When Google was not able to index AJAX, if a URL changed its content using AJAX based on the snippet part of it, we knew that only the URL and the content without the snippet would be indexed. So what happens to pages with snippets now that Google is able to index AJAX? The behavior is exactly the same. If we link to a page with a snippet and it changes its content when accessed with the snippet, the content it had without the snippet will be indexed and the popularity will go to this URLbecause Google trusts that the snippet will be used as an anchor and not to change the content, as it should be.

However, Google does currently index URLs with hashbang (#!). This is implemented without having to do anything more than add the exclamation, and Google makes it work to maintain backward compatibility with an obsolete specification to make AJAX indexable.
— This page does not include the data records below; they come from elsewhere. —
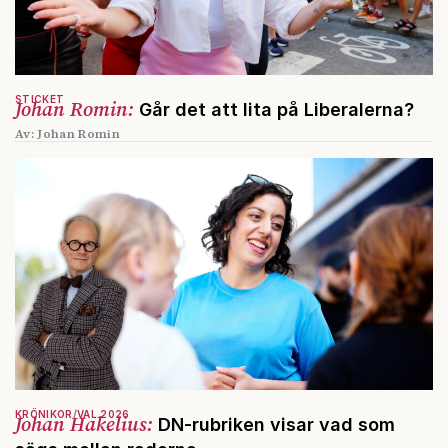
STICKET
Johan Romin:
Går det att lita på Liberalerna?
Av: Johan Romin
KRÖNIKOR
VAL 2026
Johan Hakelius:
DN-rubriken visar vad som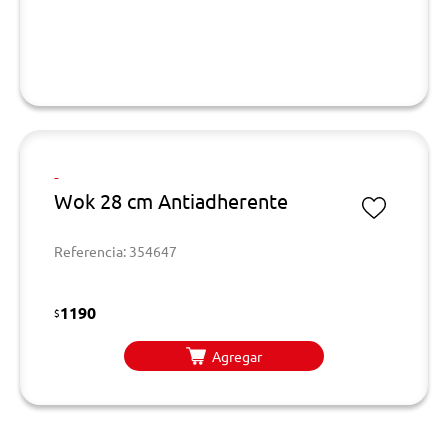
-
Wok 28 cm Antiadherente
Referencia: 354647
1190
$
Agregar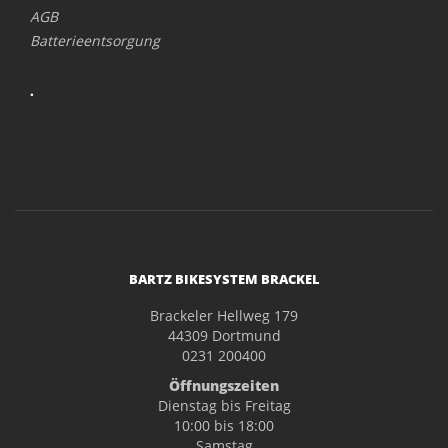
AGB
Batterieentsorgung
.
BARTZ BIKESYSTEM BRACKEL
Brackeler Hellweg 179
44309 Dortmund
0231 200400
Öffnungszeiten
Dienstag bis Freitag
10:00 bis 18:00
Samstag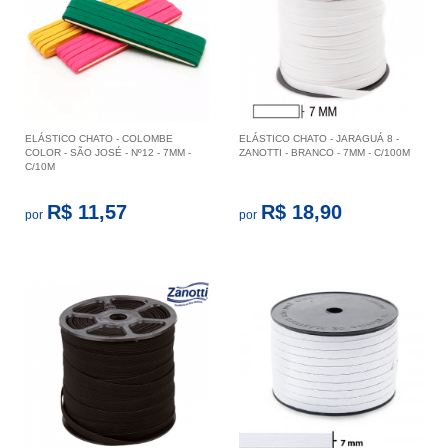
ELÁSTICO CHATO - COLOMBE
ELÁSTICO CHATO - JARAGUÁ 8 -
COLOR - SÃO JOSÉ - Nº12 - 7MM -
ZANOTTI - BRANCO - 7MM - C/100M
C/10M
R$ 11,57
R$ 18,90
por
por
But it is not recommended to do this because it is now implemented with the history API and also because Google could stop indexing hashbang URLs at any time.

Blocking indexing of partial responses by AJAX

When an AJAX request is launched to URLs of a REST API or GraphQL, a JSON or a page snippet is returned that we do not want to be indexed. So the indexing of the URLs to which these requests are directed must be blocked .

In the past it was possible to block with robots.txt, but since the Googlebot renderer exists, we can no longer block any resource used for HTML painting.

Nowadays, Google is a little smarter and not usually try to index the responses with JSONs, but if we want to be sure that they are not indexed, the universal solution for all spiders is to make URLs used for AJAX only support POST requests, since it is not used by spiders. When a GET request arrives at the server, it should return error 404. For development purposes, this does not force you to remove the parameters in the QueryString part of the URL.

There is also the possibility of adding to AJAX responses the HTTP header “X-Robots-Tag: noindex” (invented by Google) or that these responses are returned with 404 or 410 codes. If these techniques are used with content that loads directly from the HTML, it will not be indexed, just as if we had blocked it through the robots.txt file. However, since it is the JavaScript that paints the response on the page, Google does not establish the relationship between this response and the JavaScript that paints the content, so it does exactly what we want. That is, do not index the partial response and index the entire generated HTML. But beware, this does not mean that someday this behavior will change and we will be deindexed the content loaded by AJAX if we apply this technique.

Conclusion

Google can now index JavaScript and AJAX, but this inevitably comes at a higher cost than indexing HTML already “chewed up” on the server, so SSR is and will be the best option for quite some time to come. But if you have no choice but to deal with a fully CSR website or with some part of it using CSR, you know how to deal with it.

How does JavaScript and AJAX affect Google indexing?